■ **DIRECTIONS**:
Only one stretch of the records below should be repeated. It starts with the line containing "left wrist: (856, 516)" and goes on through the line containing "left knee: (582, 617)", exactly as written.

Saved entries
──────

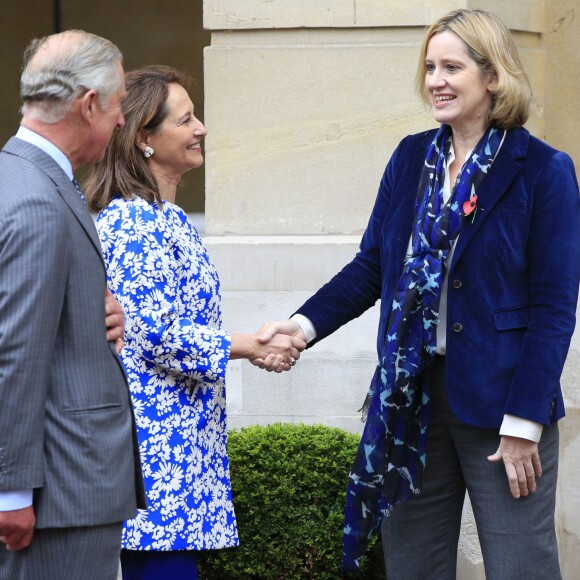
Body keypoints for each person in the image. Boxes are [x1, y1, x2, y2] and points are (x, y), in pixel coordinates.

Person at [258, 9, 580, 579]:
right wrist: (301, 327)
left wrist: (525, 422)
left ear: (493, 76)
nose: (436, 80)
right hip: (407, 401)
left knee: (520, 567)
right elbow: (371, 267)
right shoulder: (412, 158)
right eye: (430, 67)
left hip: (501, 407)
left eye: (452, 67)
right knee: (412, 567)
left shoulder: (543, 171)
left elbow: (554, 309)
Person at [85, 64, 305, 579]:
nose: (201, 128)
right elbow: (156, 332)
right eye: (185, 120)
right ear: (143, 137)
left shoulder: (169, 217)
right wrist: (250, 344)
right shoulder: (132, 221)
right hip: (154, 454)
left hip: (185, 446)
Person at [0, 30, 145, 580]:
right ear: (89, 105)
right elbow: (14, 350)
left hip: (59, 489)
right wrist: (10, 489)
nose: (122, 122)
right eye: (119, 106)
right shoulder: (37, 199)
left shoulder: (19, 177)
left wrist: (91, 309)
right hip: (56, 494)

──────

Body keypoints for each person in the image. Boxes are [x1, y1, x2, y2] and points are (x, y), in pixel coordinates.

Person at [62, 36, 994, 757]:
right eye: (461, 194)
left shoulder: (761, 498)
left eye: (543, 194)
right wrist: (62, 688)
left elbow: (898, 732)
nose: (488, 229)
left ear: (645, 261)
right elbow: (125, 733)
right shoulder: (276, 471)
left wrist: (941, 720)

──────

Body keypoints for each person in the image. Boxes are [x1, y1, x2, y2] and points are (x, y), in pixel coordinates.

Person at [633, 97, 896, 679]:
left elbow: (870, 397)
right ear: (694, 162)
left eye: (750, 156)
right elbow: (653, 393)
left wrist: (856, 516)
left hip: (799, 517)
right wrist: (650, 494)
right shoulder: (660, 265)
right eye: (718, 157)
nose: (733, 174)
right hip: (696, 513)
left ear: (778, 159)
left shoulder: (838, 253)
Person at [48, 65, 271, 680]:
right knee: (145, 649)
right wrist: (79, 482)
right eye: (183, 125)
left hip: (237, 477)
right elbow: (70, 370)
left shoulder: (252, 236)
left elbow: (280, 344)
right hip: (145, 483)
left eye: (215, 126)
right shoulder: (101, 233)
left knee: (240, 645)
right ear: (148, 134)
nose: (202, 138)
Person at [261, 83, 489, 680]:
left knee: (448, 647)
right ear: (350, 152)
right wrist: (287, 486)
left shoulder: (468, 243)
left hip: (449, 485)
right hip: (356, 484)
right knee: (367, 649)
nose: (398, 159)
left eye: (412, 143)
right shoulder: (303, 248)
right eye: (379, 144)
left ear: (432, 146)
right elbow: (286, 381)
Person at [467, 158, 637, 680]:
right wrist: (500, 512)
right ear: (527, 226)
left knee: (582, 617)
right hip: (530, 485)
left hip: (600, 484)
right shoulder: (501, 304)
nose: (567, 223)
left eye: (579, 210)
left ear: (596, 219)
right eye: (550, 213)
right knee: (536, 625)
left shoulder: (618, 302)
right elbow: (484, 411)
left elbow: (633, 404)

──────

■ **ANSWER AREA**:
left wrist: (856, 516)
left hip: (799, 517)
right wrist: (650, 494)
right shoulder: (660, 265)
right eye: (718, 157)
nose: (733, 174)
right hip: (696, 513)
left ear: (778, 159)
left shoulder: (838, 253)
Person at [48, 65, 271, 680]:
right knee: (145, 649)
right wrist: (79, 482)
right eye: (183, 125)
left hip: (237, 477)
right elbow: (70, 370)
left shoulder: (252, 236)
left elbow: (280, 344)
right hip: (145, 483)
left eye: (215, 126)
right shoulder: (101, 233)
left knee: (240, 645)
right ear: (148, 134)
nose: (202, 138)
Person at [261, 83, 489, 680]:
left knee: (448, 647)
right ear: (350, 152)
right wrist: (287, 486)
left shoulder: (468, 243)
left hip: (449, 485)
right hip: (356, 484)
right knee: (367, 649)
nose: (398, 159)
left eye: (412, 143)
right shoulder: (303, 248)
right eye: (379, 144)
left ear: (432, 146)
right elbow: (286, 381)
Person at [467, 158, 637, 680]:
right wrist: (500, 512)
right ear: (527, 226)
left knee: (582, 617)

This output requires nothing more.